Acrasiomycota Acrasiomycota are cellular slime molds that are haploid blobs that live independently in much the same fashion as other slime molds until food or water becomes unavailable. Interestingly, they then leave a chemical trail that acts like a pheromone to attract other cellular slime mold cells to a central location, where they form a pseudoplasmodium. During this stage, the individual cells, by still unknown means, communicate and coordinate their movements to act as one large blob. As the pseudoplasmodium moves, it can divide and (in unfavorable conditions, such as high heat or excessive dryness) form fungi-like fruiting bodies that develop haploid spores.
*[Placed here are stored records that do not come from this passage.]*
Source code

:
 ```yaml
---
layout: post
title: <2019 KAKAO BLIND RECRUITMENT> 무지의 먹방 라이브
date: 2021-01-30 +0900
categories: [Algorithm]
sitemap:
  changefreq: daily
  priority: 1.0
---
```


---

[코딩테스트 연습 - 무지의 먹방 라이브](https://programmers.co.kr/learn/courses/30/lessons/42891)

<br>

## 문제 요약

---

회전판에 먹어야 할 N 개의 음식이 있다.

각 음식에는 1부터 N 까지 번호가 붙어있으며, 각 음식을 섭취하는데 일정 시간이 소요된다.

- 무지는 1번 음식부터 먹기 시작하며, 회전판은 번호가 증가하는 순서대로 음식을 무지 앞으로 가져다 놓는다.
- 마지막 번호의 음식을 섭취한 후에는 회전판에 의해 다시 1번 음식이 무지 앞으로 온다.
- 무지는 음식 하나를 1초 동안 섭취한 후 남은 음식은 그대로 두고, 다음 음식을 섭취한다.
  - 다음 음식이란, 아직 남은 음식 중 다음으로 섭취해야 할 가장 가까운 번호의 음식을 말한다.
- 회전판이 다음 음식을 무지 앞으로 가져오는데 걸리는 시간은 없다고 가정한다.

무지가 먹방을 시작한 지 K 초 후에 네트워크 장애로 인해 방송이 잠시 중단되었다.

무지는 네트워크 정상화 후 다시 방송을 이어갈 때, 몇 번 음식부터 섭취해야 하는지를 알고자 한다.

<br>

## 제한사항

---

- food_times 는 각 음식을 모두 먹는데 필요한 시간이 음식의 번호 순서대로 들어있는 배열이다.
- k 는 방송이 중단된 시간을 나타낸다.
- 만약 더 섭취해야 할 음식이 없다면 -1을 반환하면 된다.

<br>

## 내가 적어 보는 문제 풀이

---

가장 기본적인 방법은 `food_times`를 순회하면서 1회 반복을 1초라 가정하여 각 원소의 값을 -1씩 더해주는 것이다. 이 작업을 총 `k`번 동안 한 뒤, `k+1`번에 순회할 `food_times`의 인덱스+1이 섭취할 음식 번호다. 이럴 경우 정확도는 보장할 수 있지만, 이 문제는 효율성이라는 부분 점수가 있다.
The haploid spores remain dormant until favorable conditions return, at which time they grow into individual haploid slime molds.

Myxomycota Acellular slime molds, Myxomycota, are unique in producing structures called plasmodia, which appear to be a mass of cells, but in reality are one large cell that contains many nuclei free to float unhindered by internal membrane barriers. The plasmodium slime mold remains in this blob stage feeding on bacteria, fungi, and other organic nutrients, typically found on the floor of a deciduous forest, because of its mobility. In its blob form, it also has greater surface area to transfer materials to and from the environment. However, when food or water is scarce or the environment becomes too dry, the plasmodium transfigures into the moldlike mass and produces the characteristic fungilike fruiting bodies. The fruiting bodies create haploid spores via meiosis, which then combine to become diploid and begin growing into amoebalike blobs when conditions again become favorable.

Slime Molds Continued Although slime molds do not cause any type of diseases, they can be very alarming to find in your backyard. Slime molds often kill gardens by consuming their nutrients. Slime molds are important in labs, since they are not difficult to grow, they are inexpensive, and they are very complex.